At length Multnomah stopped under a giant cottonwood and looked sternly at Tohomish.
“You frightened the council to-day with bad mimaluse [death] talk. Why did you do it? Why did you bring into a council of warriors dreams fit only for old men that lie sleeping in the sun by the door of the wigwam?”
“I said what my eyes saw and my ears heard, and it was true.”
“It cannot be true, for the Great Spirit has said that the Willamettes shall rule the tribes as long as the bridge shall stand; and how can it fall when it is a mountain of stone?”

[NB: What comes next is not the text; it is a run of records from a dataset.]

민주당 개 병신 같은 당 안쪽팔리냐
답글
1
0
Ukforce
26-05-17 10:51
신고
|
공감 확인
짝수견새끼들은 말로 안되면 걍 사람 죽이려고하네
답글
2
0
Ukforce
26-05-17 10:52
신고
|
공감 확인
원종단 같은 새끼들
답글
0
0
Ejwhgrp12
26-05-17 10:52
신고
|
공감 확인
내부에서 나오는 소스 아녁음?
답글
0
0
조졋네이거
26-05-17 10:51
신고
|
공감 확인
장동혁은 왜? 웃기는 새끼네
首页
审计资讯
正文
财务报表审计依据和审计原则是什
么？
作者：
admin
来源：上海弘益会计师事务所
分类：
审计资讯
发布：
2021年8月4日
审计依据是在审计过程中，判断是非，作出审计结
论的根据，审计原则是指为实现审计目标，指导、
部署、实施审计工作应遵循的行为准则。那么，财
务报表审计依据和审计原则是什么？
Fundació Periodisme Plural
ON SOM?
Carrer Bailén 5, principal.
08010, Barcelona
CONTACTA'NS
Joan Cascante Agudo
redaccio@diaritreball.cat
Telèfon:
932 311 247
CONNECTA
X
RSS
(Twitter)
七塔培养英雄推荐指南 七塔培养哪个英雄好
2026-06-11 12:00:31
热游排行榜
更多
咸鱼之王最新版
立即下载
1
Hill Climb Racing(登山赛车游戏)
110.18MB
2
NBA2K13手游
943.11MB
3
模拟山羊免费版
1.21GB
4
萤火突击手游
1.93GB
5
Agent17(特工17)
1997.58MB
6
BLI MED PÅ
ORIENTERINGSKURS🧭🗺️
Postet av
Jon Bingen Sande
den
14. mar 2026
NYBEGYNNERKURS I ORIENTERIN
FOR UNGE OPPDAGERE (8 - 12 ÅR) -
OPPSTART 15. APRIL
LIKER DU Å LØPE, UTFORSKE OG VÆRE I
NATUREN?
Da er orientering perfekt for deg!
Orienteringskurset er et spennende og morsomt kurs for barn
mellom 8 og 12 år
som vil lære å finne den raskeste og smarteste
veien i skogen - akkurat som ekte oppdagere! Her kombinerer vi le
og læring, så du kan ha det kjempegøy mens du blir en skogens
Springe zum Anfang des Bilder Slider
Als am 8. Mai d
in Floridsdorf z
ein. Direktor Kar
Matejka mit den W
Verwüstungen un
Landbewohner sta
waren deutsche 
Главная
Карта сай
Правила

A strange expression crossed Tohomish’s sullen face.
“Multnomah, beware how you rest on the prophecy of the bridge. Lean not your hand on it, for it is 70 as if you put it forth to lean it on a coiled rattlesnake.”
“Your sayings are dark,” replied the chief impatiently. “Speak plainly.”
Tohomish shook his head, and the gloomy look habitual to him came back.
“I cannot. Dreams and omens I can tell, but the secret of the bridge is the secret of the Great Spirit; and I cannot tell it lest he become angry and take from me my power of moving men with burning words.”